Investing.com -- Shares in HP Inc. (NYSE: NYSE:HPQ) fell in the market pre-open Friday after analysts at Bank of America (NYSE:BAC) cut their rating on the stock from Buy to Neutral. The move comes as analysts expect HP’s earnings per share (EPS) growth to “come purely from share buybacks.”
They maintained a price target of $37, anchored by a 10x multiple of its projected calendar year 2025 EPS of $3.55.
The downgrade reflects BofA's analysis that potential gains from the PC sector, including advancements in AI-powered PCs, will likely be counterbalanced by diminishing print margins.

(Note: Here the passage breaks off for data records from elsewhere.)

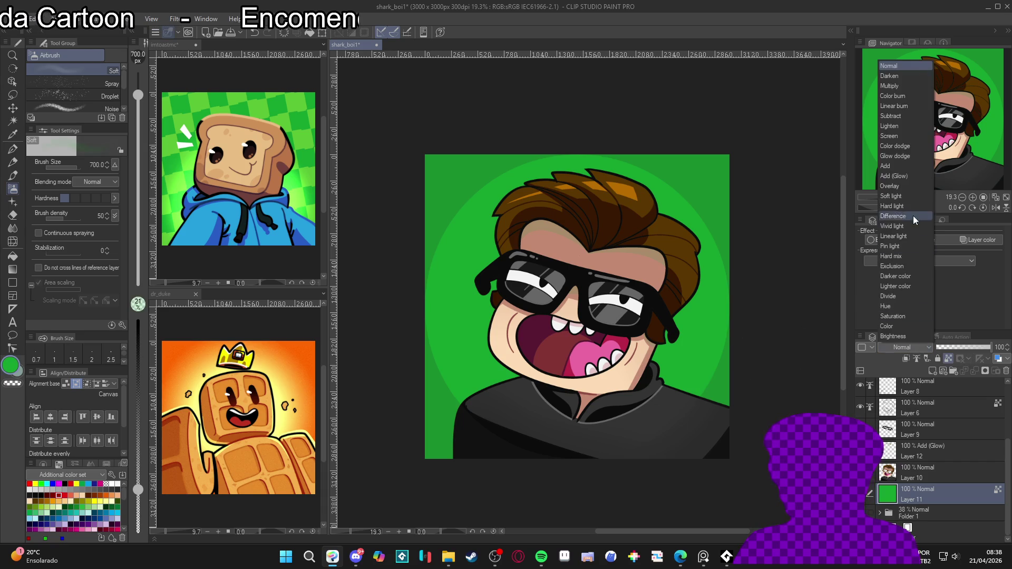
pyautogui.click(908, 178)
pyautogui.press('ctrl+z')
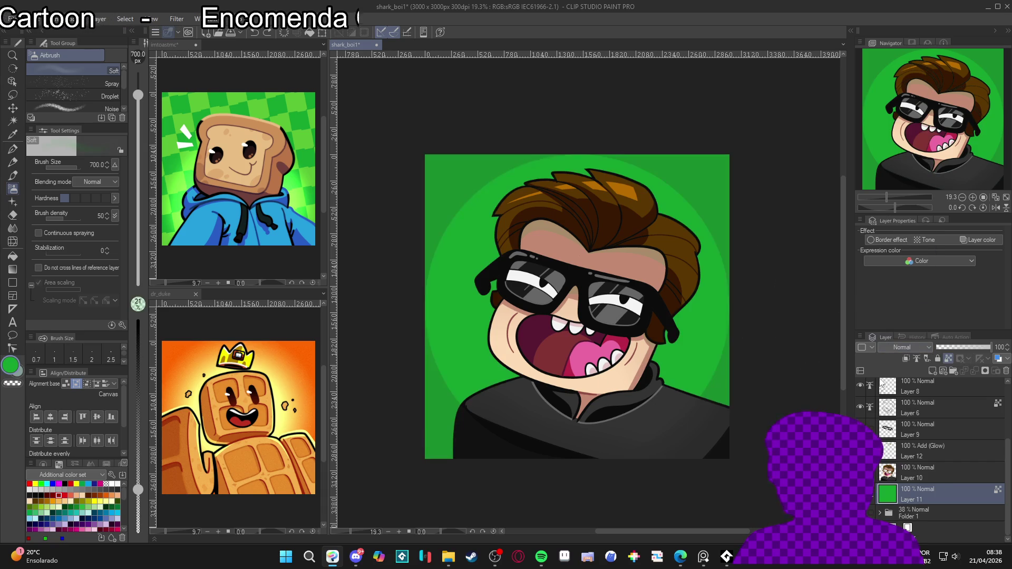
pyautogui.press('ctrl+shift+n')
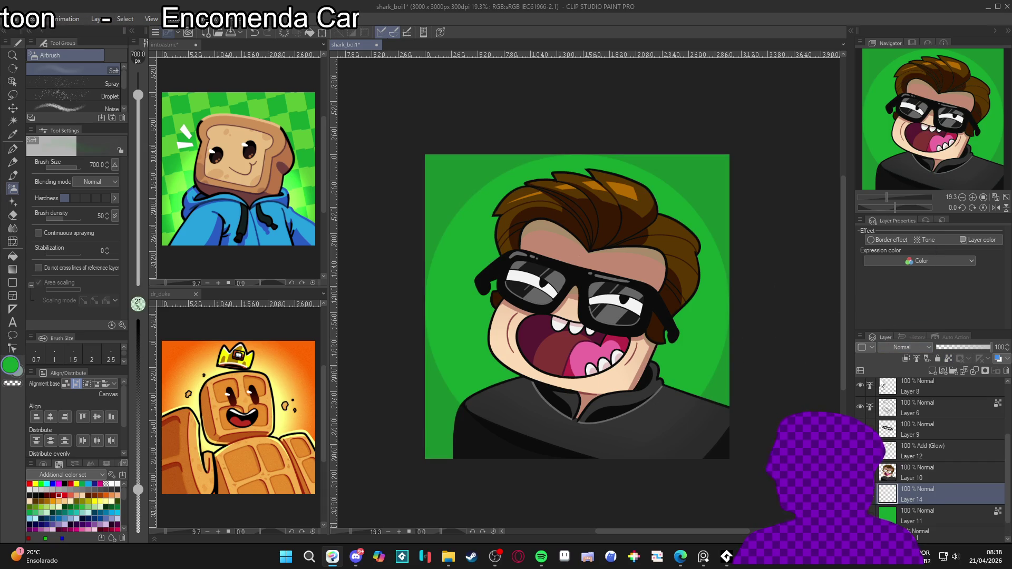
pyautogui.press('p')
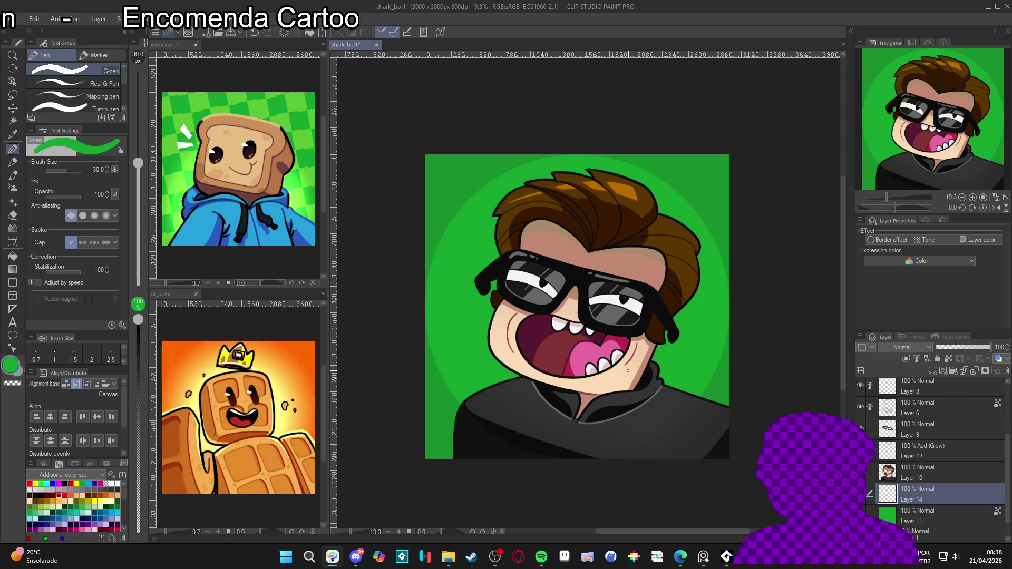
pyautogui.click(931, 347)
# Step: Set Layer 14 to Add (Glow), enlarge the pen, and draw glow blobs left of the face
pyautogui.click(909, 178)
pyautogui.press('bracketright')
pyautogui.press('bracketright')
pyautogui.press('bracketright')
pyautogui.press('bracketright')
pyautogui.press('bracketright')
pyautogui.moveTo(488, 337)
pyautogui.mouseDown()
pyautogui.moveTo(457, 341)
pyautogui.moveTo(447, 372)
pyautogui.moveTo(477, 392)
pyautogui.mouseUp()
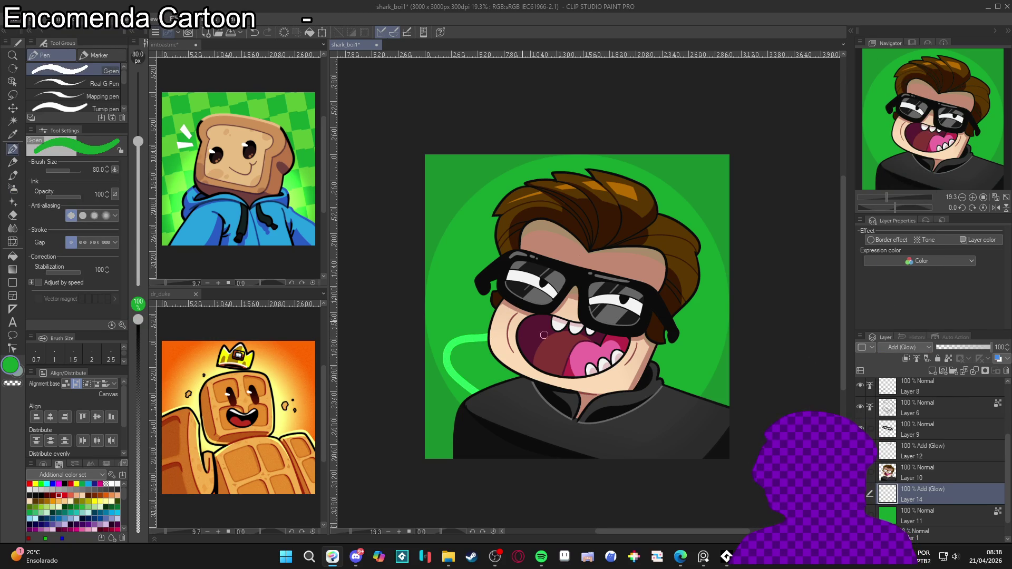
pyautogui.moveTo(500, 331)
pyautogui.mouseDown()
pyautogui.moveTo(485, 278)
pyautogui.moveTo(457, 302)
pyautogui.moveTo(454, 318)
pyautogui.moveTo(470, 318)
pyautogui.moveTo(458, 314)
pyautogui.mouseUp()
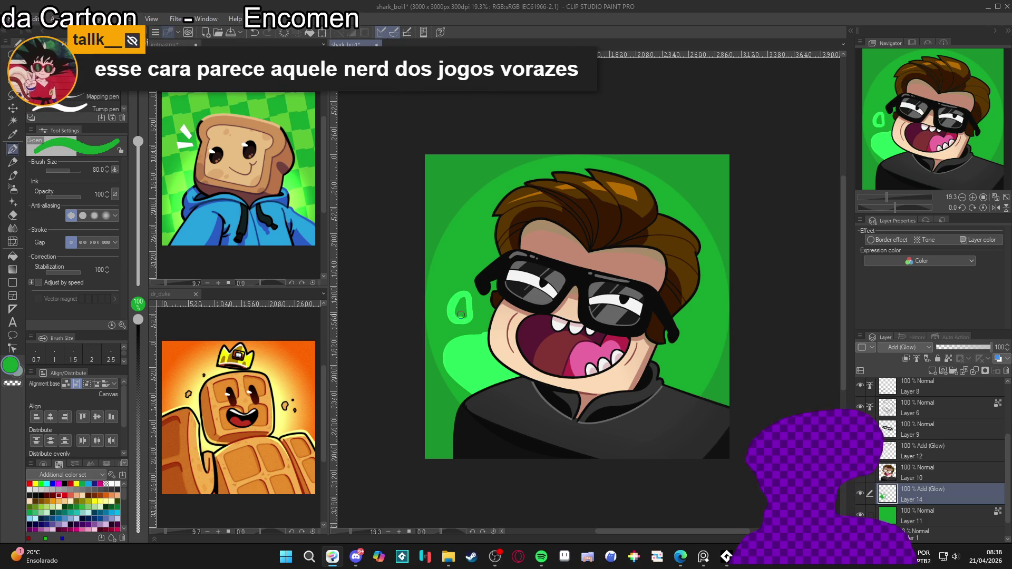
pyautogui.moveTo(460, 307); pyautogui.dragTo(458, 312)
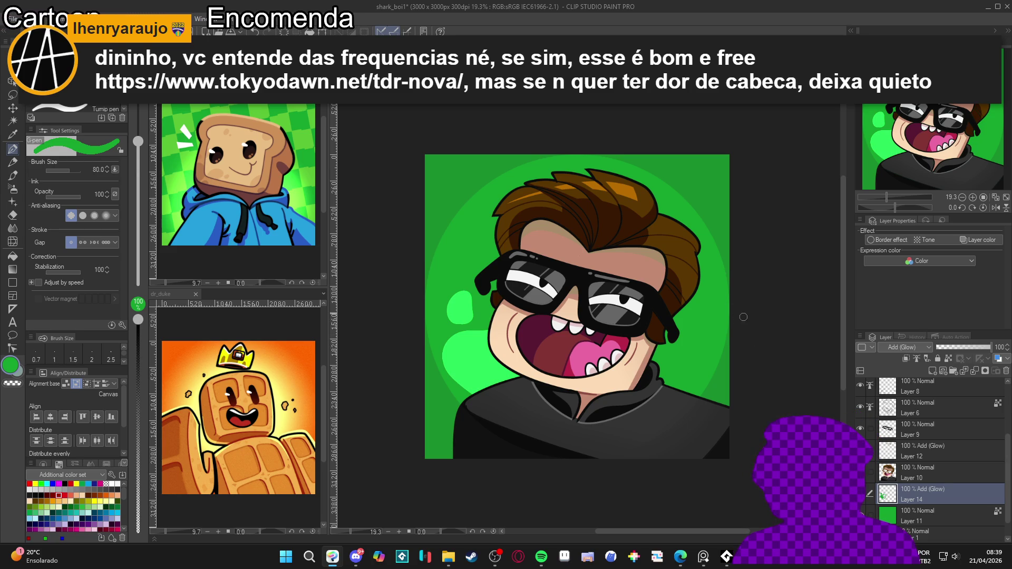
# Step: Outline and fill light-green glow blobs along the right edge of the background
pyautogui.moveTo(727, 296)
pyautogui.mouseDown()
pyautogui.moveTo(668, 363)
pyautogui.moveTo(689, 390)
pyautogui.mouseUp()
pyautogui.press('g')
pyautogui.click(714, 337)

HP has reportedly been overachieving in its printing segment, and BofA anticipates a reversion of print margins to the middle of their long-term range.
The firm projects a decline in print revenue over fiscal years 2024 through 2026, with an 18% print operating margin that exceeds the 14-year average.
“Any further downside to print margins could increase pressure on earnings,” analysts caution. “Cost takeouts and COVID-related supply chain issues created a transitory higher margin environment in Printing that is not sustainable, in our view.”
BofA also forecasts that HP's free cash flow (FCF) will plateau at approximately $3.5 billion in the near term. The projection for the end of FY24 is $3.2 billion, which falls within HP's guidance range but is expected to be heavily weighted towards the second half of the year.
The bank suggests that while PC growth could contribute positively, it will not be sufficient to significantly boost overall FCF growth due to the headwinds in the printing sector.
BofA highlighted several risks that could impact its thesis, including a stronger PC refresh cycle, higher-than-expected FCF from operational profit growth and cost management, additional savings from further restructuring, currency fluctuations benefiting Japanese competitors, an uptick in enterprise spending due to better macroeconomic conditions, and strategic changes under the direction of the newly appointed CFO Karen Parkhill.